Psoriasis can start at any age but often develops among adults under 35 years old. The condition equally affects both men and women. The severity of the condition varies from one individual to another. In some, it is a minor irritation but can affect the quality of life in others drastically. As a long-lasting condition, it involves episodes when the individual is symptom-free or only mild symptoms and then followed by periods in which the symptoms are quite severe.

Why psoriasis develops

It is important to note that these patches usually manifest on the knees, elbows, lower back and scalp but can develop in other parts of the body as well.

Individuals who have psoriasis have increased production of skin cells. It is important to note that the skin cells are usually produced and replaced every 3-4 weeks, but if the individual has psoriasis, the process only lasts for 3-7 days.

This result to the build-up of the skin cells which leads to the formation of patches linked with psoriasis. Even though the process is not fully understood, it might be linked to an issue with the immune system.

Psoriasis has the tendency to run in families but the distinct role of genetics is still vague. The symptoms typically begin or become worse due to a trigger. The potential triggers include skin injuries, certain medications and even throat infections. Remember that the condition is not contagious, thus it cannot spread from one individual to another.

Diagnosing psoriasis

The doctor can diagnose the condition based on the skin appearance.
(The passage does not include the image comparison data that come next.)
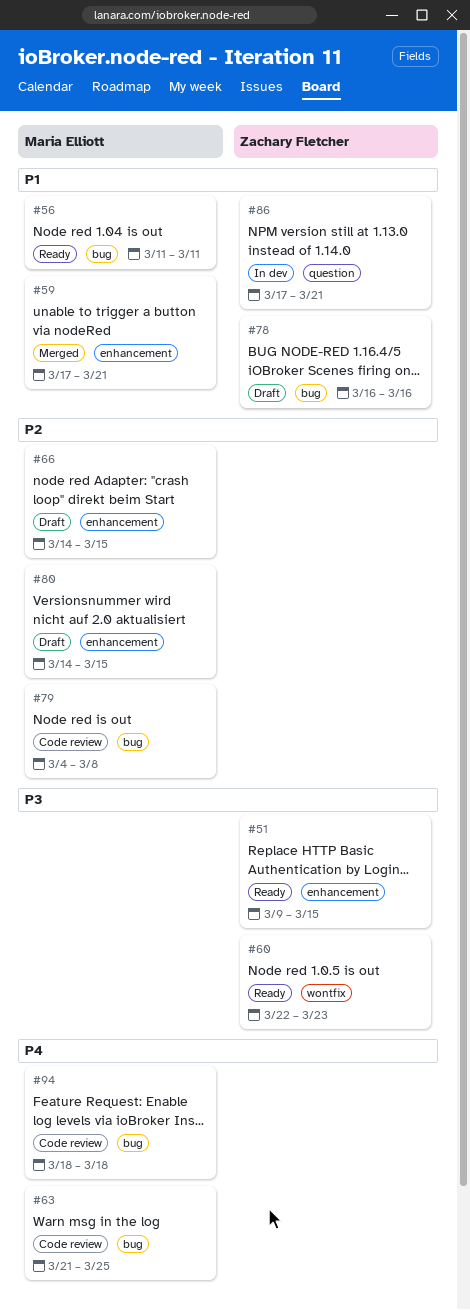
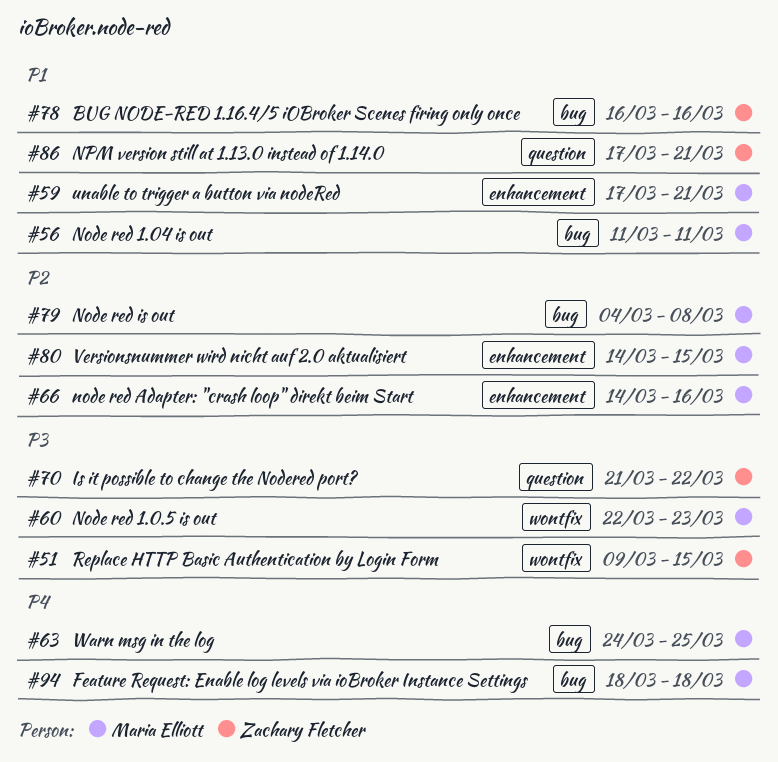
#51, label: enhancement -> wontfix
#60, owner: Zachary Fletcher -> Maria Elliott
#63, start: Mar 21 -> Mar 24
#66, due: Mar 15 -> Mar 16
#70: none -> present

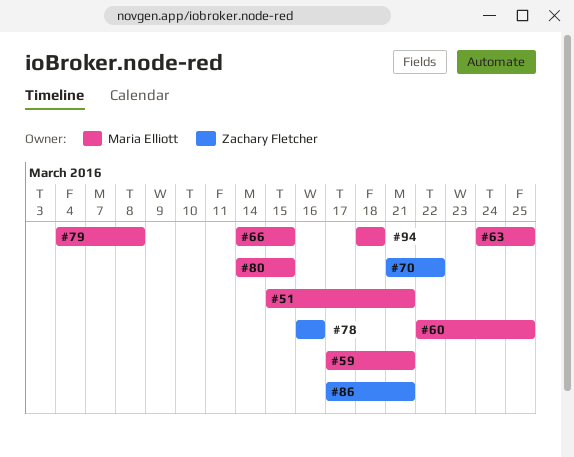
#51, owner: Zachary Fletcher -> Maria Elliott
#51, start: Mar 9 -> Mar 15
#51, due: Mar 15 -> Mar 21
#56: present -> none
#60, due: Mar 23 -> Mar 25
#66, due: Mar 16 -> Mar 15

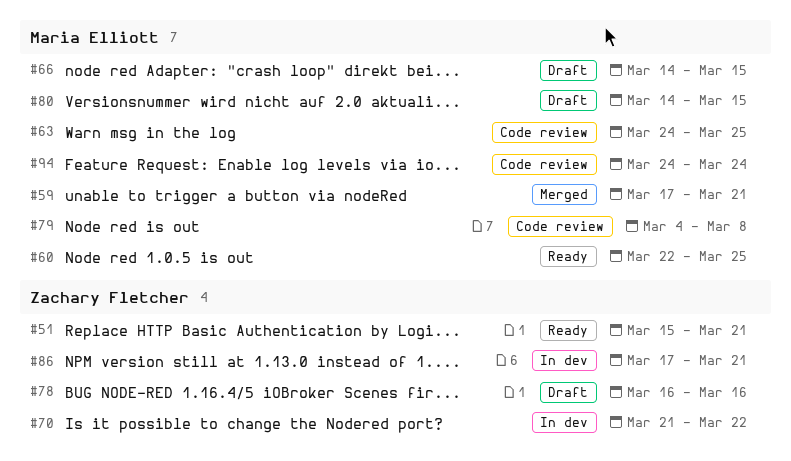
#51, owner: Maria Elliott -> Zachary Fletcher
#94, start: Mar 18 -> Mar 24
#94, due: Mar 18 -> Mar 24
In uncommon cases, a skin sample or biopsy is analyzed in the laboratory to determine the exact type of psoriasis and rule out other skin issues.

The doctor might refer the individual to a dermatologist if uncertain about the diagnosis or if the condition is severe.


Even today, there is no known cure for psoriasis but a variety of treatment options can help improve the symptoms and appearance of the skin patches. In most circumstances, the initial treatment involves topical corticosteroids or vitamin D analogues that are applied to the skin. If these do not work or the condition is severe, phototherapy might be used which involves exposure of the skin to certain types of ultraviolet light.

In severe cases in which common treatments are not effective, systemic treatment might be used such as oral or injectable medications that cover the entire body.

Life with psoriasis

Even though psoriasis is a minor irritation in some individuals, it can have a big impact on the quality of life for those who have a severe case.

Some have low self-esteem due to the effect of the condition since it involves the skin appearance. In addition, it is also common to end up with pain, tenderness and swelling in the joints and connective tissues.